Write the records out again, precisely as they stand.
________
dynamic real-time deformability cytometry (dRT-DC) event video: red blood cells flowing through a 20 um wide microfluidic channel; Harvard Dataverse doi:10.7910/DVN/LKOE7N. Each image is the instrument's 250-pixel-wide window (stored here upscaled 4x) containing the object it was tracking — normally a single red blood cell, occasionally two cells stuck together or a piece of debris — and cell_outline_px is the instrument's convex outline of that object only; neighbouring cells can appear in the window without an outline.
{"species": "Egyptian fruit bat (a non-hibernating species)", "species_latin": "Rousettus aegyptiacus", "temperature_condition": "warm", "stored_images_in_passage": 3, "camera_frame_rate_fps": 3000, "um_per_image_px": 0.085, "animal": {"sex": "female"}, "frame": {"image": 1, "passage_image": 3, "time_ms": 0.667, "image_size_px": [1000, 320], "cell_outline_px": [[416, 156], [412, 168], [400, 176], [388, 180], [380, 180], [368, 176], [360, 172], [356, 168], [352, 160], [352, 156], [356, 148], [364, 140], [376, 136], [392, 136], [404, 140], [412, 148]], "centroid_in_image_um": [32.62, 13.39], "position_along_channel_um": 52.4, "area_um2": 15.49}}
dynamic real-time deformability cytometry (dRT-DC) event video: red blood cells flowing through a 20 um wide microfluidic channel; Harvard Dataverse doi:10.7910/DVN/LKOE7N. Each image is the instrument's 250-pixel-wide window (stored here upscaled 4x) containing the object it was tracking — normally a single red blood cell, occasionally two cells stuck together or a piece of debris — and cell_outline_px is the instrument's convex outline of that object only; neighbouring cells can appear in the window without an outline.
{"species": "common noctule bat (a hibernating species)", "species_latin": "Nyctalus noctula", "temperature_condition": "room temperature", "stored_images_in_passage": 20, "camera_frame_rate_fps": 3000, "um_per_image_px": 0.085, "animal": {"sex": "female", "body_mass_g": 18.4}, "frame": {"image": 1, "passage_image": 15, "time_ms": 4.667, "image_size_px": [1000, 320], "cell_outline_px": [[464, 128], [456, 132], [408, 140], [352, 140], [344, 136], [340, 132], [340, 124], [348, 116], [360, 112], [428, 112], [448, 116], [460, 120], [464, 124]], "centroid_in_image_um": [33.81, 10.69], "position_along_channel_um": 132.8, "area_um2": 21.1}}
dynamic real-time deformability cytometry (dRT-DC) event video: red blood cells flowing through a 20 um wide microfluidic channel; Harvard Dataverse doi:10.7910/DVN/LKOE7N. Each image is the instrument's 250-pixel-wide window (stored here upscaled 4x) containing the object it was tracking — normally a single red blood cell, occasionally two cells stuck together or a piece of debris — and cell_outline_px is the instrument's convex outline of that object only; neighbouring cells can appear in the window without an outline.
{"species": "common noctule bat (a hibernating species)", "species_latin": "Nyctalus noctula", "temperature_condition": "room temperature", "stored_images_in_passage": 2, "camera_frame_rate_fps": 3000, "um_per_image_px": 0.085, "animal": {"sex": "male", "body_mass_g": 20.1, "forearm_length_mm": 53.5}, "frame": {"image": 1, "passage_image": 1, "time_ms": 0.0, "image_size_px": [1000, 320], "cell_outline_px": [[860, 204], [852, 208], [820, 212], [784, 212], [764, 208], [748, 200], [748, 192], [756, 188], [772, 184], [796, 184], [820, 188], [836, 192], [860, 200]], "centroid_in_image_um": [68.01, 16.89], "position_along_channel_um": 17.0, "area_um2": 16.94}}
________
> **TASK RESULT**:
dynamic real-time deformability cytometry (dRT-DC) event video: red blood cells flowing through a 20 um wide microfluidic channel; Harvard Dataverse doi:10.7910/DVN/LKOE7N. Each image is the instrument's 250-pixel-wide window (stored here upscaled 4x) containing the object it was tracking — normally a single red blood cell, occasionally two cells stuck together or a piece of debris — and cell_outline_px is the instrument's convex outline of that object only; neighbouring cells can appear in the window without an outline.
{"species": "Egyptian fruit bat (a non-hibernating species)", "species_latin": "Rousettus aegyptiacus", "temperature_condition": "warm", "stored_images_in_passage": 3, "camera_frame_rate_fps": 3000, "um_per_image_px": 0.085, "animal": {"sex": "female"}, "frame": {"image": 1, "passage_image": 3, "time_ms": 0.667, "image_size_px": [1000, 320], "cell_outline_px": [[416, 156], [412, 168], [400, 176], [388, 180], [380, 180], [368, 176], [360, 172], [356, 168], [352, 160], [352, 156], [356, 148], [364, 140], [376, 136], [392, 136], [404, 140], [412, 148]], "centroid_in_image_um": [32.62, 13.39], "position_along_channel_um": 52.4, "area_um2": 15.49}}
dynamic real-time deformability cytometry (dRT-DC) event video: red blood cells flowing through a 20 um wide microfluidic channel; Harvard Dataverse doi:10.7910/DVN/LKOE7N. Each image is the instrument's 250-pixel-wide window (stored here upscaled 4x) containing the object it was tracking — normally a single red blood cell, occasionally two cells stuck together or a piece of debris — and cell_outline_px is the instrument's convex outline of that object only; neighbouring cells can appear in the window without an outline.
{"species": "common noctule bat (a hibernating species)", "species_latin": "Nyctalus noctula", "temperature_condition": "room temperature", "stored_images_in_passage": 20, "camera_frame_rate_fps": 3000, "um_per_image_px": 0.085, "animal": {"sex": "female", "body_mass_g": 18.4}, "frame": {"image": 1, "passage_image": 15, "time_ms": 4.667, "image_size_px": [1000, 320], "cell_outline_px": [[464, 128], [456, 132], [408, 140], [352, 140], [344, 136], [340, 132], [340, 124], [348, 116], [360, 112], [428, 112], [448, 116], [460, 120], [464, 124]], "centroid_in_image_um": [33.81, 10.69], "position_along_channel_um": 132.8, "area_um2": 21.1}}
dynamic real-time deformability cytometry (dRT-DC) event video: red blood cells flowing through a 20 um wide microfluidic channel; Harvard Dataverse doi:10.7910/DVN/LKOE7N. Each image is the instrument's 250-pixel-wide window (stored here upscaled 4x) containing the object it was tracking — normally a single red blood cell, occasionally two cells stuck together or a piece of debris — and cell_outline_px is the instrument's convex outline of that object only; neighbouring cells can appear in the window without an outline.
{"species": "common noctule bat (a hibernating species)", "species_latin": "Nyctalus noctula", "temperature_condition": "room temperature", "stored_images_in_passage": 2, "camera_frame_rate_fps": 3000, "um_per_image_px": 0.085, "animal": {"sex": "male", "body_mass_g": 20.1, "forearm_length_mm": 53.5}, "frame": {"image": 1, "passage_image": 1, "time_ms": 0.0, "image_size_px": [1000, 320], "cell_outline_px": [[860, 204], [852, 208], [820, 212], [784, 212], [764, 208], [748, 200], [748, 192], [756, 188], [772, 184], [796, 184], [820, 188], [836, 192], [860, 200]], "centroid_in_image_um": [68.01, 16.89], "position_along_channel_um": 17.0, "area_um2": 16.94}}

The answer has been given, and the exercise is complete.